What about non-competes for low-level workers in particular? The majority opinion notes in more than one place the defendants’ contention that “entry-level employees” should be treated differently from “high-level employees,” but it does not directly invoke this distinction in reaching its conclusions. However, a separate concurrence by Judge Gleicher is instructive: Preventing Ogg from being a swim instructor for a one-year period to protect Goldfish secrets is akin to making a teenaged minimum-wage McDonald’s employee promise not to work for Burger King in the future. Certainly, a person learns some generalized skills at a fast food restaurant that would reduce training time if the person accepted employment at another fast food establishment. But the employee’s understanding of how to cook a hamburger and operate a cash register would not give Burger King an “unfair advantage.” The McDonald’s transferee could not use the secret of the Big Mac to alter the Whopper. Similarly, Ogg learned from Goldfish how to interact with and teach young children. This skill likely made training at Aqua Tots easier. As with any other large chain, however, the Goldfish-institutional knowledge of a single low-level employee could not reform Aqua Tots.

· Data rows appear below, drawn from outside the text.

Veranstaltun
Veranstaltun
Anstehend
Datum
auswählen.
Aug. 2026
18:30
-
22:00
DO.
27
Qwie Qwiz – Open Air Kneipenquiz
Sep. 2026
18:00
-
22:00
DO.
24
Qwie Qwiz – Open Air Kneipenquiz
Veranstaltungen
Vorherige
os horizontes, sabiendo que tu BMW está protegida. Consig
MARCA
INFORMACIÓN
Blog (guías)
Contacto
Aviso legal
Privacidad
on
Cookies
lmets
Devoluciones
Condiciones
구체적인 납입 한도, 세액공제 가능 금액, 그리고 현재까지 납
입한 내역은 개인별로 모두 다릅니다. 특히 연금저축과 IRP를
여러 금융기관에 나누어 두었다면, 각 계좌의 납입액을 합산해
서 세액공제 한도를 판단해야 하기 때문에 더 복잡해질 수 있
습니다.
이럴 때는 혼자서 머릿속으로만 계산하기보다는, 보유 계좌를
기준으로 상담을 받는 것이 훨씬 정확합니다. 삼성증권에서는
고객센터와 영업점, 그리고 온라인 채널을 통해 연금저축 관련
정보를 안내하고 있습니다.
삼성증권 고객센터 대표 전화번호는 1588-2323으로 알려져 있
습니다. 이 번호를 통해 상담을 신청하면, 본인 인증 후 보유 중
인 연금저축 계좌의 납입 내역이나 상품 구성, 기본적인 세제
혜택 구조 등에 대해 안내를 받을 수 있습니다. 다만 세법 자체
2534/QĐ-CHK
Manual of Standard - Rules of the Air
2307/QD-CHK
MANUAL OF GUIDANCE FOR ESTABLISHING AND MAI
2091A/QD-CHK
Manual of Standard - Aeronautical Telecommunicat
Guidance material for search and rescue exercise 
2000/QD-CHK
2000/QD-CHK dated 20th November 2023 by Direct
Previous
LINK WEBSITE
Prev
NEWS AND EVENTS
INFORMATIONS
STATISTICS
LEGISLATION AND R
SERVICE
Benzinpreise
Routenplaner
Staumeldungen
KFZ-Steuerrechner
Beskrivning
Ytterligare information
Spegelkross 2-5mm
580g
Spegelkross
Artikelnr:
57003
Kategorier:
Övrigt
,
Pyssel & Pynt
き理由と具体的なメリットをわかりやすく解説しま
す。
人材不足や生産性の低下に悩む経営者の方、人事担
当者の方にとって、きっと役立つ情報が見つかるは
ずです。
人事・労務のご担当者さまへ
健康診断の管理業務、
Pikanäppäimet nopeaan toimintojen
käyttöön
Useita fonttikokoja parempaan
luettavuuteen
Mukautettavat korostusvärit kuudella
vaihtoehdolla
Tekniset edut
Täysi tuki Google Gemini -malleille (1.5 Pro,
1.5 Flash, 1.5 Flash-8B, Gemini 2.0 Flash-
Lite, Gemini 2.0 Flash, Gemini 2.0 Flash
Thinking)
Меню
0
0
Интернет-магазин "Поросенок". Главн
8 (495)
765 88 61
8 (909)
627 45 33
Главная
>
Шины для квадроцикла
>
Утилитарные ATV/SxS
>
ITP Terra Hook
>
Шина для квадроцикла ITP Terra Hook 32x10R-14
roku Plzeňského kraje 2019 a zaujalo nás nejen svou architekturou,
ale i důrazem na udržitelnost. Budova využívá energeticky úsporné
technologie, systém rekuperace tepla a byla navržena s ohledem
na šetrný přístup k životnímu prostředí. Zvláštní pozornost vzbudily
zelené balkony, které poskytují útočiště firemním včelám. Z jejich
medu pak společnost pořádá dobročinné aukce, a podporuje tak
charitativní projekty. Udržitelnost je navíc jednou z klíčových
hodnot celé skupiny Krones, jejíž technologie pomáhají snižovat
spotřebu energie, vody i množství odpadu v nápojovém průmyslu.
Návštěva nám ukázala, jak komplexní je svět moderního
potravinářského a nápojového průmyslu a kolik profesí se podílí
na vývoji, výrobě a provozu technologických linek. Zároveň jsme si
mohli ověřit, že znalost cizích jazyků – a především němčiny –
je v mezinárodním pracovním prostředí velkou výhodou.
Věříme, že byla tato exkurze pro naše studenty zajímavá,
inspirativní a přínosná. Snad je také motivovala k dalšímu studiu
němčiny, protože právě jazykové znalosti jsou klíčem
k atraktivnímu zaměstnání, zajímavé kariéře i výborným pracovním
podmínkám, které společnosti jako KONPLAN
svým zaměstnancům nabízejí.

In short, businesses need to recognize that there is a crucial distinction between generalized skills and bona fide trade secrets. An entry-level worker may be given a certain amount of knowledge and training, but such knowledge and training does not always rise to the level of protectable information—even if the worker goes on to use it in service of a competitor. In Judge Gleicher’s terms, not every advantage is an unfair advantage. Michigan has no bright-line rule regarding low-wage non-competes (unlike Illinois, which has passed an across-the-board ban on non-competes for low-wage workers). But at a minimum a business seems far less likely to entrust genuine trade secrets to an hourly employee than to a high-level executive or salesperson. And without a protectable interest, a non-compete is invalid.